A complete variety is proper over $k$: why does it suffice to check universally closed on varieties instead of all schemes

Question

A complete variety $X$ over $k$ is defined to be one where the projection map $X\times_{\operatorname{spec} k} Y\to Y$ is closed for every variety $Y$. It is stated on Wikipedia and various places that complete varieties are proper over $k$. But that means $X\to \operatorname{spec} k$ is a proper morphism, which means $X\times_{\operatorname{spec} k} Y\to Y$ is closed for any scheme $Y$. How to see the two are equivalent?

Answer 1

This is a neat trick: if $f:X\to S$ is a quasi-compact morphism of schemes, it suffices to check whether $f$ is universally closed on morphisms locally of finite presentation $S'\to S$ (in particular, over a noetherian base, i.e. a field, locally of finite presentation = finite type). I'll outline the proof from Stacks 05JX below.

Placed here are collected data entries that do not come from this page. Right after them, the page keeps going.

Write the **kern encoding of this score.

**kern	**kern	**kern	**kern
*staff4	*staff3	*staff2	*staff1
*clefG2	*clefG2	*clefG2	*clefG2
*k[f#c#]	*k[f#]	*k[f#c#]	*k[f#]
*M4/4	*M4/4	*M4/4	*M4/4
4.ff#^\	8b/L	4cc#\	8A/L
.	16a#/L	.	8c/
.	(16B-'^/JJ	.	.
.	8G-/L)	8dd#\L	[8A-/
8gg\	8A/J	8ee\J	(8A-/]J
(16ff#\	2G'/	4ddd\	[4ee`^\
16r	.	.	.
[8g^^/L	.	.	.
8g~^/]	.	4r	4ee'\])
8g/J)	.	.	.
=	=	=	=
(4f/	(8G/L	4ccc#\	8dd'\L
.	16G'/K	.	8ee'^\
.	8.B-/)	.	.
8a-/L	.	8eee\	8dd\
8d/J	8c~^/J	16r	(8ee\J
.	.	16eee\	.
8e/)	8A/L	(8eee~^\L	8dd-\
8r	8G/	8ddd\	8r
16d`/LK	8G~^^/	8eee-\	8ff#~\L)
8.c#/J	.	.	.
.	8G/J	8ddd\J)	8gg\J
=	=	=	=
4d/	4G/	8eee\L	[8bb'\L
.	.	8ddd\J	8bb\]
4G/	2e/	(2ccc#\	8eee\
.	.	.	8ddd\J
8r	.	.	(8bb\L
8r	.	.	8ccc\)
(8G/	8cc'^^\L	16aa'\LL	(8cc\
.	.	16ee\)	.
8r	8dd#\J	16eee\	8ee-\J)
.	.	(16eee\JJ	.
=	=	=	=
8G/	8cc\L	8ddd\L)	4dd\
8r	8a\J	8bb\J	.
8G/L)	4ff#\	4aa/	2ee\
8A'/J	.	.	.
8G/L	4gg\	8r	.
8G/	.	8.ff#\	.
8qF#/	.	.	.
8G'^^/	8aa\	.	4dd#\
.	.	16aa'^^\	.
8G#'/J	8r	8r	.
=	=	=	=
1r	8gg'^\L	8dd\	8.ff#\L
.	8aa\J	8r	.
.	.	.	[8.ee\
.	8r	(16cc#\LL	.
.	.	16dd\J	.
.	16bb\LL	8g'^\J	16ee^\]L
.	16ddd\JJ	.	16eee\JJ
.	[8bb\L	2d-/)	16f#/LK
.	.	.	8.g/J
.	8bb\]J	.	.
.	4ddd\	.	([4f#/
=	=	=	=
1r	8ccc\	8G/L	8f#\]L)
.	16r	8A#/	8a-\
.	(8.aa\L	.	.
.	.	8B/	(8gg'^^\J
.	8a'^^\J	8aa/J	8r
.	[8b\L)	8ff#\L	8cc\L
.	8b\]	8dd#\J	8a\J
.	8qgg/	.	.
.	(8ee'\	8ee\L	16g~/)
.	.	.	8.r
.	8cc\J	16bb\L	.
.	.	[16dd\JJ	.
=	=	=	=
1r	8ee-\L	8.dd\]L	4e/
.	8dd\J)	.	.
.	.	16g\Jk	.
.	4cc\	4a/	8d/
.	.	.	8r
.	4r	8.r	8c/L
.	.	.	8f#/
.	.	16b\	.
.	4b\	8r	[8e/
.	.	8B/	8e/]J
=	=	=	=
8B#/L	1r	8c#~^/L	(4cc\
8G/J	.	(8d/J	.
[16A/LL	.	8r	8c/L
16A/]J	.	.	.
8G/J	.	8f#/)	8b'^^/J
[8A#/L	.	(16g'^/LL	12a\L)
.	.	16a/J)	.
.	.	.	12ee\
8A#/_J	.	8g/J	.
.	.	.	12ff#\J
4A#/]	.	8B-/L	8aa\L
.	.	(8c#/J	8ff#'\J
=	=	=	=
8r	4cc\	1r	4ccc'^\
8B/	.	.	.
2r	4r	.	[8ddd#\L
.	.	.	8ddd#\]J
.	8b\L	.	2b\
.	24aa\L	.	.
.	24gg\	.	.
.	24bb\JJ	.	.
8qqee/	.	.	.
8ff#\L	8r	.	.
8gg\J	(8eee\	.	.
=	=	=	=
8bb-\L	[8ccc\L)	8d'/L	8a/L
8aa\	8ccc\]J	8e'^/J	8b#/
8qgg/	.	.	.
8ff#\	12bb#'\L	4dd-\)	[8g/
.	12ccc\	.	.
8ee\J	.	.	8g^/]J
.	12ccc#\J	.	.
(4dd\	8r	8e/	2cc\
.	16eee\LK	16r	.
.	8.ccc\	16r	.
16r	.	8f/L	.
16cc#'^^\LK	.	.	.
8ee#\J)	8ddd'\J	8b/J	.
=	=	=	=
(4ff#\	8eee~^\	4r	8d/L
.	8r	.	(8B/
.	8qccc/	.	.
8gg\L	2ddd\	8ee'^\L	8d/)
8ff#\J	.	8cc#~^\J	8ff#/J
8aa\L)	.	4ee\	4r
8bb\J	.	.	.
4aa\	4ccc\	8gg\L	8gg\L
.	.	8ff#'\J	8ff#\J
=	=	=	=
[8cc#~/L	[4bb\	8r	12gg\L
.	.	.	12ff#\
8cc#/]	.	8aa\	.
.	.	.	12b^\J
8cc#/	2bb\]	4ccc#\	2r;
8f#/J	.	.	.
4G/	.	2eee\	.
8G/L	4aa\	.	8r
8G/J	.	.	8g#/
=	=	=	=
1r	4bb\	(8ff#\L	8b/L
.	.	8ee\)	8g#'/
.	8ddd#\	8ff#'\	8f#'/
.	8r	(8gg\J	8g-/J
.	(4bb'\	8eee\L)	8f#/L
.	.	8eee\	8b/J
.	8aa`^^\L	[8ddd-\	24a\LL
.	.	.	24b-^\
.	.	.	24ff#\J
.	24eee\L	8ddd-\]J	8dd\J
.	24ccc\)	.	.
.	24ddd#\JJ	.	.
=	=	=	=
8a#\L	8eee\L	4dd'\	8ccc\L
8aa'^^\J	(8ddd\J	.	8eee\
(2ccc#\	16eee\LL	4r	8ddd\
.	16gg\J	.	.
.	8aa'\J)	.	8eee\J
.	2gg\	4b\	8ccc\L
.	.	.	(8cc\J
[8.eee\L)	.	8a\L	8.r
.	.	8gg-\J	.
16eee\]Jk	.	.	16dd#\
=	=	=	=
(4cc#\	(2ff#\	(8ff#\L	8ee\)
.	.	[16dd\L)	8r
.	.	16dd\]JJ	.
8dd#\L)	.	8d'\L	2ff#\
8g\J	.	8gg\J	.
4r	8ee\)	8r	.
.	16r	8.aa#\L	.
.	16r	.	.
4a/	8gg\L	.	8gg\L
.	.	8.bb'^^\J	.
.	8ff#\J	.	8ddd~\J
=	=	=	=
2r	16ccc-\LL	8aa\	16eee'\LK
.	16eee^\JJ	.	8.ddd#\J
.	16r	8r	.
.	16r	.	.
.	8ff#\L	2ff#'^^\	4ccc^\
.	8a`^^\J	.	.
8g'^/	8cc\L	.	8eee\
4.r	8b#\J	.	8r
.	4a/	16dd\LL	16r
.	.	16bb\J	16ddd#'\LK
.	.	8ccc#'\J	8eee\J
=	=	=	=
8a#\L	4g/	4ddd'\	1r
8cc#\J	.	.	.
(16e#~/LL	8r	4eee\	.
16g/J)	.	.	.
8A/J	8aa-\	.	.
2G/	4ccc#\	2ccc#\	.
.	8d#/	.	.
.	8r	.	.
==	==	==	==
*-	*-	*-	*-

Suppose $X_T \to T$ is not closed for some $T\to S$. This means that there is some specialization $t_1\rightsquigarrow t$, a point $\xi$ in $X_T$ mapping to $t_1$, and no specialization of $\xi$ which lands in $(X_T)_t$. But after a suitable reduction to the affine case, we can write $T$ as a colimit of finitely presented schemes over $S$, and the emptiness of the fiber over $t$ must actually occur at some scheme in our colimit.